Chemical analysis of cell walls of transgenic tobacco plants expressing AnPGII. Monosaccharide composition of AIS (A) and ChASS (B) fractions prepared from cell wall material of stems of 30-d-old SR1 and transgenic lines 5, 7, and 16. Results are expressed in percentage of total moles. Bars indicate se (n = 3).

Figure 7.

Immunodot analysis of cell wall fractions. ChASS fractions were extracted from cell wall material of untransformed and stems of transgenic tobacco lines 7 and 16 and applied to nitrocellulose in the dilution series indicated. Immunodot analysis with PAM1 indicated that large unesterified blocks of HGA are present in all ChASS fractions, but were 5-fold less abundant in line 16.

Figure 8.

Immunofluorescent labeling of pectic HGA components in transgenic tobacco plants expressing AnPGII. Hand-cut transverse sections of midrib of 10-week-old plants (A–C) and Steedman's wax transverse sections of stems of 9-week-old plants (D–F) were labeled with PAM1 (A–C) and LM7 (D–F). Arrows indicate a corner of an intercellular space (is) in each case.
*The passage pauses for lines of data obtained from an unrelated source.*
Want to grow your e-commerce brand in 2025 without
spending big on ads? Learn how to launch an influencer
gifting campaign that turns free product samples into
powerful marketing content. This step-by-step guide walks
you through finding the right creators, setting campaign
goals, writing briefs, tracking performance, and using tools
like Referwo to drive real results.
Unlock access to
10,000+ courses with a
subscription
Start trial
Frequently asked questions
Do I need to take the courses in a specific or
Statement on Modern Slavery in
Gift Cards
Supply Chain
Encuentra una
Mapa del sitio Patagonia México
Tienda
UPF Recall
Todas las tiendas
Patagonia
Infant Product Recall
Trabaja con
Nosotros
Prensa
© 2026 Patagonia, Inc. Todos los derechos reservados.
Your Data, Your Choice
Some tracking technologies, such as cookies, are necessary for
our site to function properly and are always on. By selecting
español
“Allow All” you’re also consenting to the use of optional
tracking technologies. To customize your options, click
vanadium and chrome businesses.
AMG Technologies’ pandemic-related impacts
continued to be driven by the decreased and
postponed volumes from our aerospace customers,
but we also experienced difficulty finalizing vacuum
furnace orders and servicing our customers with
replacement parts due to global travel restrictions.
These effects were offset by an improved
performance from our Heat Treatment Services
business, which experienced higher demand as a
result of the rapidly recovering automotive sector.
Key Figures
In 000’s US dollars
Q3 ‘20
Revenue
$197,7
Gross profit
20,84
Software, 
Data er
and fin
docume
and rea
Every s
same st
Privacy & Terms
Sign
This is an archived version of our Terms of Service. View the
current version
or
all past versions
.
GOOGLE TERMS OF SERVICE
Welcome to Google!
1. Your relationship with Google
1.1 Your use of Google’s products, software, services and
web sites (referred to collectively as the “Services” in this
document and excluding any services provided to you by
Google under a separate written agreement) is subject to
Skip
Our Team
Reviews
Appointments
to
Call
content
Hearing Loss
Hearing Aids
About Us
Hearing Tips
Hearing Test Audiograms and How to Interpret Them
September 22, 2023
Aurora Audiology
Scale bar = 10 μm.

Figure 9.

Morphological and immunoblotting analyses of transgenic Arabidopsis plants expressing AnPGII. A, Growth characteristics of transgenic Arabidopsis R2 plants of lines 1 and 5 compared to SR1 (control). B, Western-blot analysis of leaf total protein extracts of line 1, line 5, and control using the AnPGII-specific polyclonal antibody.